> EXERCISE BRIEF
Render the lines below as a two-column CSV with the header "prompt" and "response". Give one row for each task, holding its text and its answer, each in a single quoted field with line breaks replaced by spaces, and leave out the pictures.

> RAW DATA

____

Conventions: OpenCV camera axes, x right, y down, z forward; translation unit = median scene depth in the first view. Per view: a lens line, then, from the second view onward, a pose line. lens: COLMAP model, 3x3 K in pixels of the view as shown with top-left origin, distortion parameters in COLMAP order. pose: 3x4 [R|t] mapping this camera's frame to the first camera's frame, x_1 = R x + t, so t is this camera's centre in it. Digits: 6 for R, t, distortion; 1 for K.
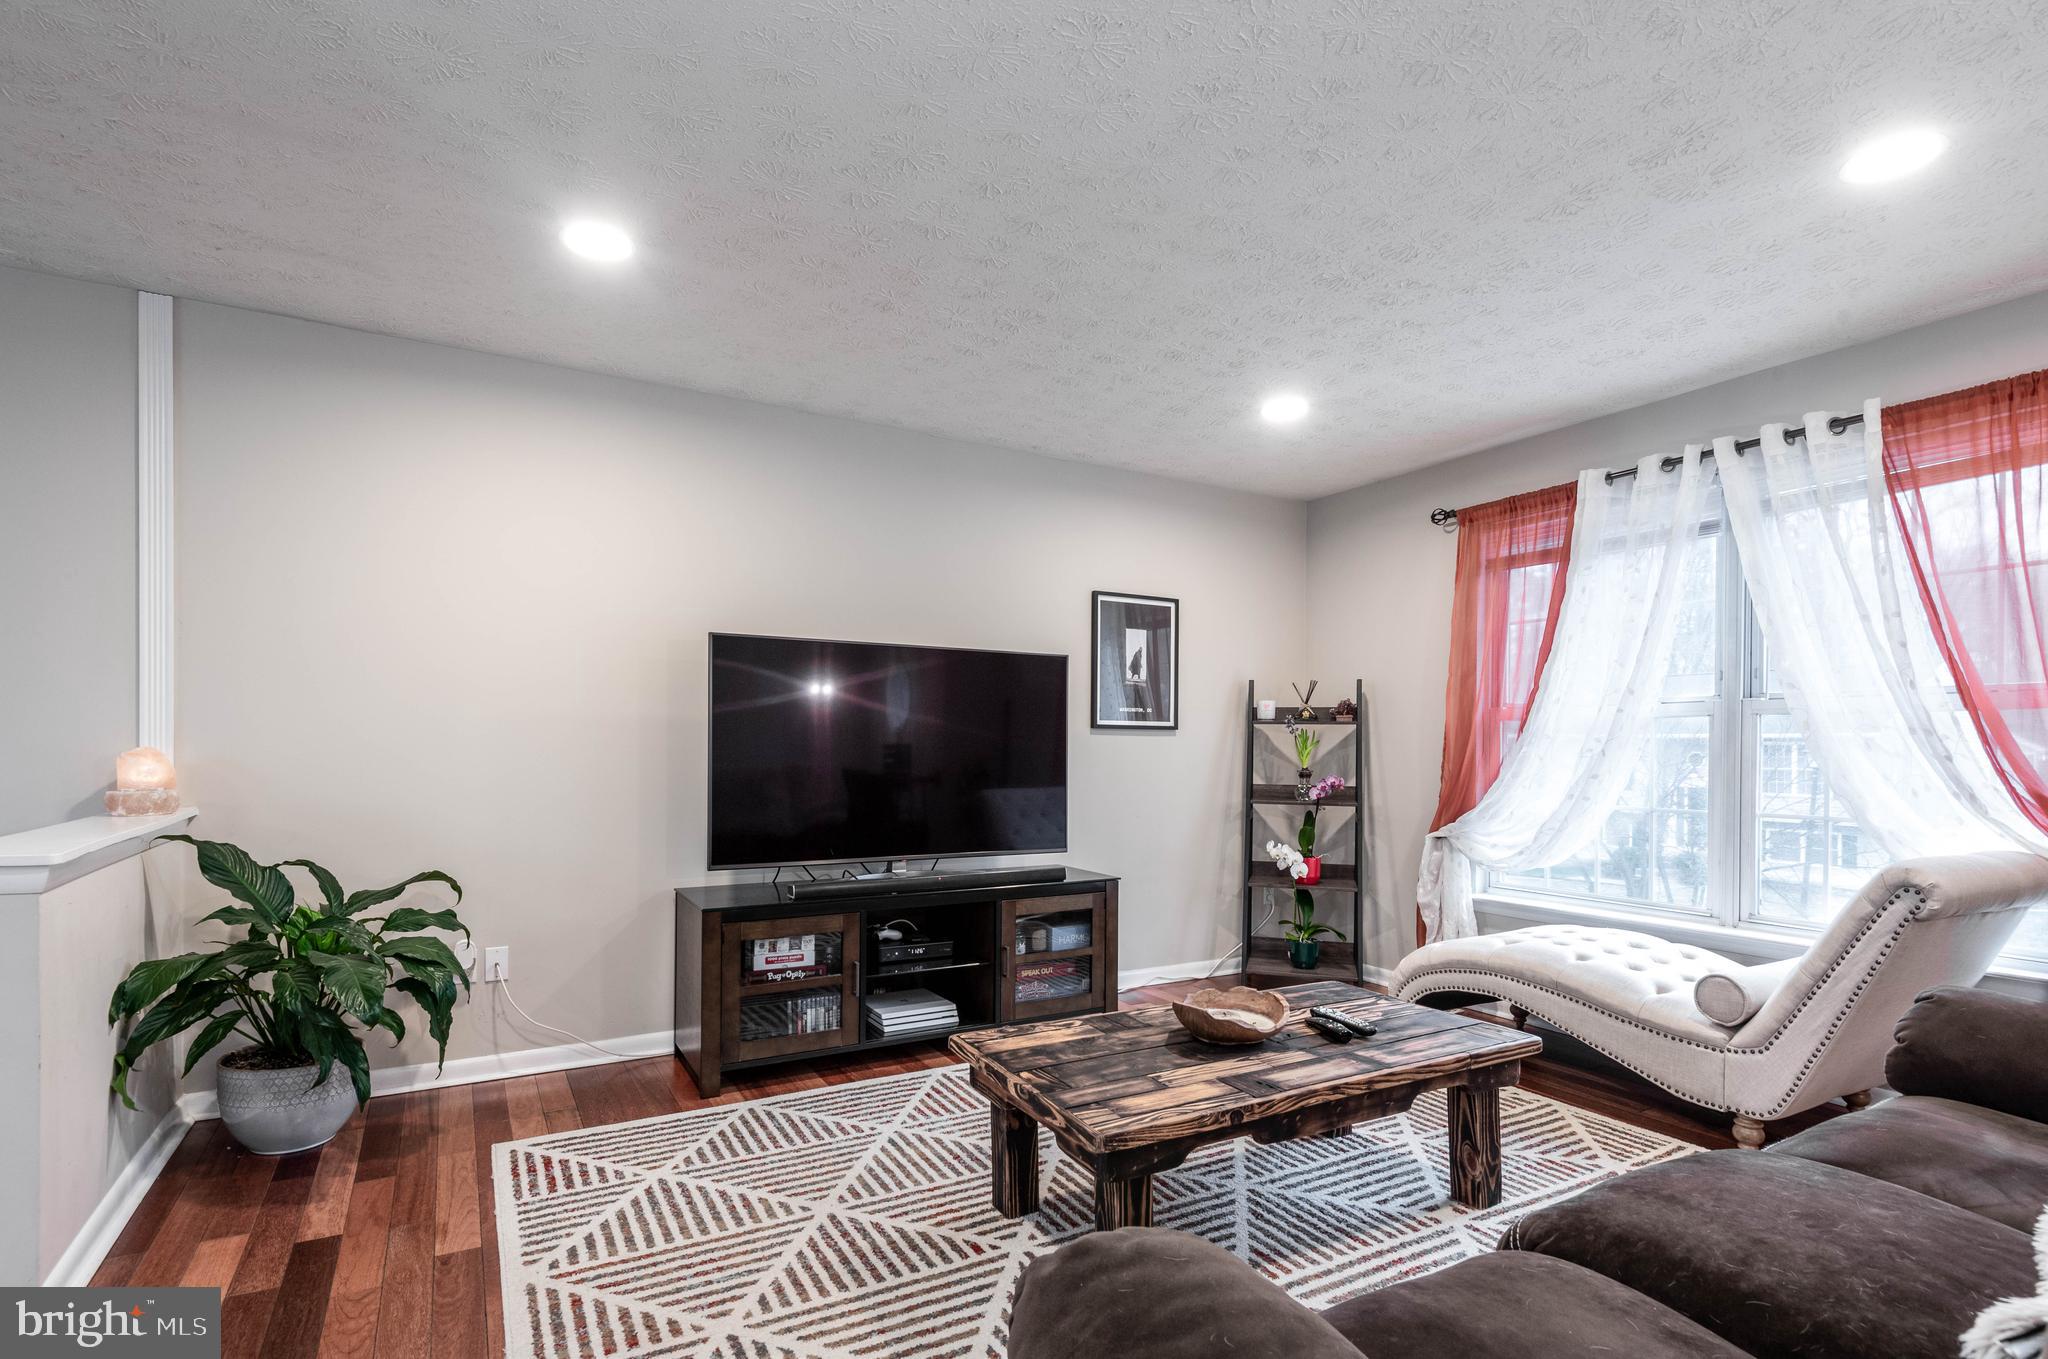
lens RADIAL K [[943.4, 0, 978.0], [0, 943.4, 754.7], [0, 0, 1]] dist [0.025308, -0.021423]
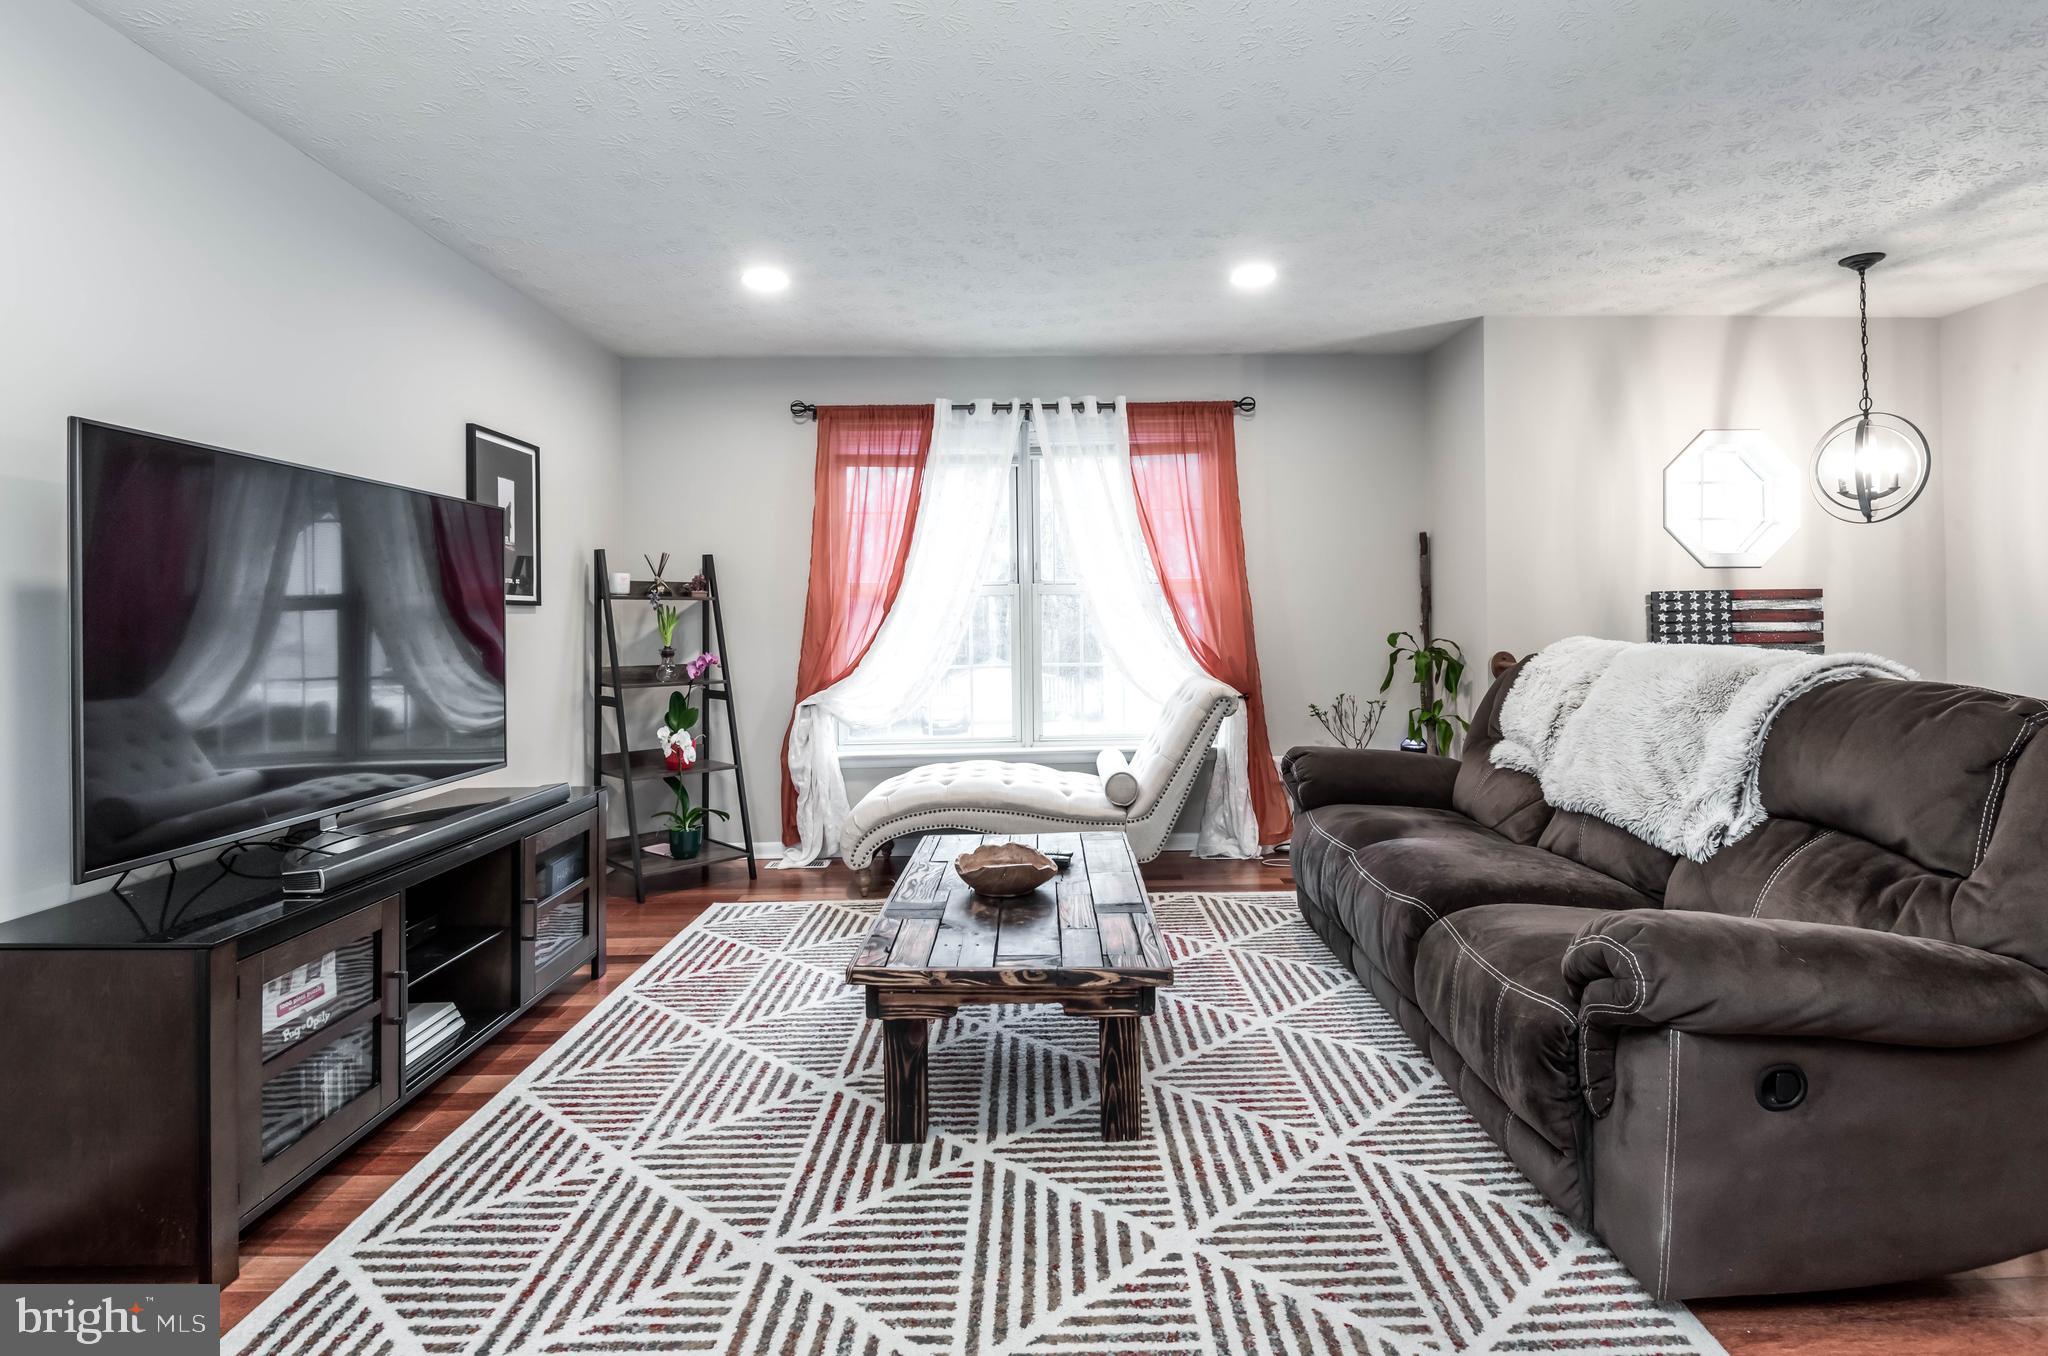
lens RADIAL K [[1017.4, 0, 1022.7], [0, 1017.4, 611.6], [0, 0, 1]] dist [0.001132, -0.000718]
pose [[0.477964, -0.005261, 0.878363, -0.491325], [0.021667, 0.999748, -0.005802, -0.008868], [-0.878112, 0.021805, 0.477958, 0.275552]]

____

> WRITTEN SOLUTION
prompt,response
"Conventions: OpenCV camera axes, x right, y down, z forward; translation unit = median scene depth in the first view. Per view: a lens line, then, from the second view onward, a pose line. lens: COLMAP model, 3x3 K in pixels of the view as shown with top-left origin, distortion parameters in COLMAP order. pose: 3x4 [R|t] mapping this camera's frame to the first camera's frame, x_1 = R x + t, so t is this camera's centre in it. Digits: 6 for R, t, distortion; 1 for K.","lens RADIAL K [[943.4, 0, 978.0], [0, 943.4, 754.7], [0, 0, 1]] dist [0.025308, -0.021423] lens RADIAL K [[1017.4, 0, 1022.7], [0, 1017.4, 611.6], [0, 0, 1]] dist [0.001132, -0.000718] pose [[0.477964, -0.005261, 0.878363, -0.491325], [0.021667, 0.999748, -0.005802, -0.008868], [-0.878112, 0.021805, 0.477958, 0.275552]]"